CMSC: MRI Protocol Recommendations

Attendees at the 2017 Annual Meeting of the Consortium of Multiple Sclerosis Centers heard there are revised recommended guidelines for the use of MRI (magnetic resonance imaging) in diagnosing and tracking progression in multiple sclerosis.  David K.B. Li. MD, FRCPC, introduced the revised recommendations for standardized protocol for MRI’s.

Dr. Anthony Traboulsee and Dr. David Li were two of the experts who worked on new MRI recommendations for CMSC.

Dr. Li has been in the field of radiology since the 1980’s and has championed the need for standardized protocol. He said the challenge is ‘how to use MRI in practical and cost effective ways.  In the 90’s there was some ambiguity about the quality of MRIs.  People were using different protocols and we couldn’t compare different MRIs. Through the Consortium, we had experts and clinicians from around the world, both neurologist and radiologists, come together to review our knowledge of MRIs.”

The Four U's

Dr. Li has adopted a theme for the revisions, based on four U’s – Universally Useful, Usable and Used.  He said the challenge was to make the guidelines useful and usable for everyone.  This is the fifth version of the recommendations – they were established in 2001 and the most recent version was adopted in 2015

“To be useful we want to be sure the guidelines are helpful and beneficial both for the patients and the people looking at the MRIs (neurologists and radiologists). Usable means the guidelines should be reasonable and practical,” said Dr. Li.    The final U – Used  - is a point Dr Li emphasized.  “There is no point in coming up with recommendations if no one uses them.  This probably has been the hardest part, getting people to accept those guidelines.” This U represents Used, and being acceptable and adopted.

Comparing MRIs

Dr. Li said the most important thing is MRIs done for diagnosis and for monitoring disease progression can be compared to previous MRI’s if the protocol is followed. “Someone has a scan from ten years ago, how do you compare it to one done today? When we first started using MRIs 25 years ago, the (imaging) slices were 10mm thick and now we can do them in 1mm,” said Dr. Li.  The thinner slice seen through MRI imaging allows a clearer look at lesions in the brain.  Dr. Li is excited about new scanners that allow for 3D acquisition of brain scans, saying this allows a better understanding of atrophy and ultimately is more useful for determining disease progression and if the disease modifying therapy the patient is on is effective.
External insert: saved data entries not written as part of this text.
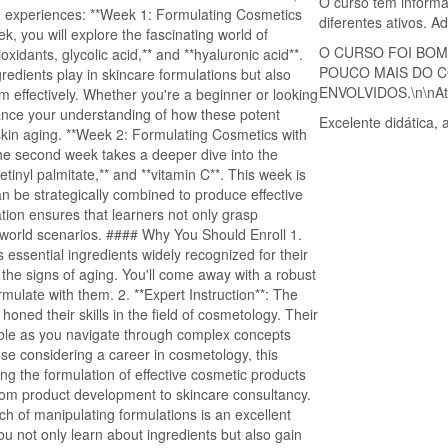
O curso tem informa
ng experiences: **Week 1: Formulating Cosmetics
diferentes ativos. 
ek, you will explore the fascinating world of
O CURSO FOI BOM
oxidants, glycolic acid,** and **hyaluronic acid**.
POUCO MAIS DO C
redients play in skincare formulations but also
ENVOLVIDOS.\n\nAt.t
em effectively. Whether you're a beginner or looking
enhance your understanding of how these potent
Excelente didática,
skin aging. **Week 2: Formulating Cosmetics with
The second week takes a deeper dive into the
etinyl palmitate,** and **vitamin C**. This week is
n be strategically combined to produce effective
ation ensures that learners not only grasp
l-world scenarios. #### Why You Should Enroll 1.
essential ingredients widely recognized for their
 the signs of aging. You'll come away with a robust
ulate with them. 2. **Expert Instruction**: The
oned their skills in the field of cosmetology. Their
able as you navigate through complex concepts
se considering a career in cosmetology, this
ng the formulation of effective cosmetic products
from product development to skincare consultancy.
ch of manipulating formulations is an excellent
you not only learn about ingredients but also gain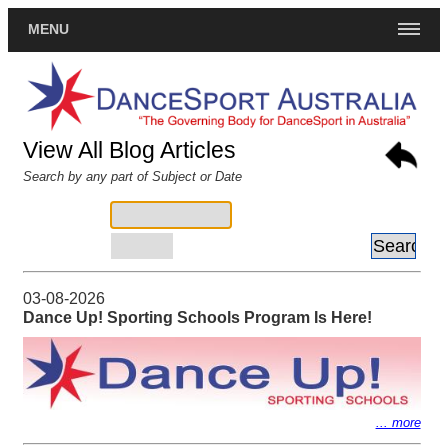
MENU
View All Blog Articles
Search by any part of Subject or Date
Subject:
Date:
YYYY-MM-DD
03-08-2026
Dance Up! Sporting Schools Program Is Here!
... more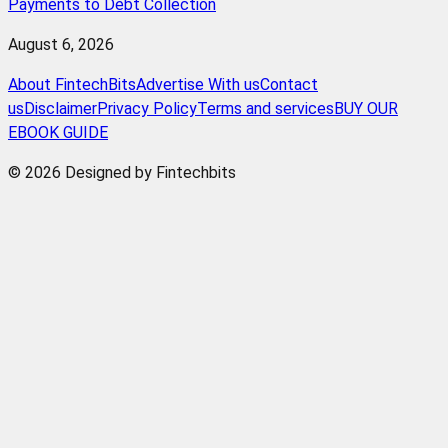
Payments to Debt Collection
August 6, 2026
About FintechBits
Advertise With us
Contact
us
Disclaimer
Privacy Policy
Terms and services
BUY OUR
EBOOK GUIDE
© 2026 Designed by Fintechbits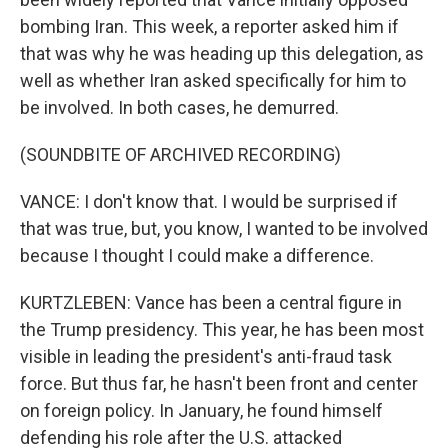
bombing Iran. This week, a reporter asked him if
that was why he was heading up this delegation, as
well as whether Iran asked specifically for him to
be involved. In both cases, he demurred.
(SOUNDBITE OF ARCHIVED RECORDING)
VANCE: I don't know that. I would be surprised if
that was true, but, you know, I wanted to be involved
because I thought I could make a difference.
KURTZLEBEN: Vance has been a central figure in
the Trump presidency. This year, he has been most
visible in leading the president's anti-fraud task
force. But thus far, he hasn't been front and center
on foreign policy. In January, he found himself
defending his role after the U.S. attacked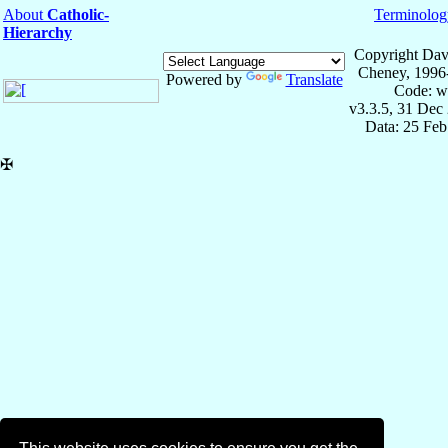
About
Catholic-
Terminolog
Hierarchy
Copyright Dav
Cheney, 1996
Powered by
Translate
Code: w
v3.3.5, 31 Dec
Data: 25 Fe
✠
The revision continues to state that the strength of the MRI machine is not critical, and the important part is using a standardized protocol. This standardization includes the issuing of reports post-MRI, that include common terminology to describe the findings and comparison with previous MRIs. The recommended description includes lesion type, location, size, shape, character, and number, and a qualitative assessment of T2, T1 and brain volume/atrophy.  The other part of the radiologist’s report should compare the results to previous MRI studies.

Consistency in Records

The whole concept of the CMSC recommendations is to allow consistency in the records, regardless of where the person with MS has their imaging done. By comparing previous MRIs, the doctors can construct the natural history of a person’s disease course with MS.

“If you do scans and they are different it becomes hard to compare if you change the way you acquire it using different scanners,” said Dr. Li.  “You know the saying garbage in, garbage out.  If you have good data being collected, it can be used 3, 5 or even 10 years from now.”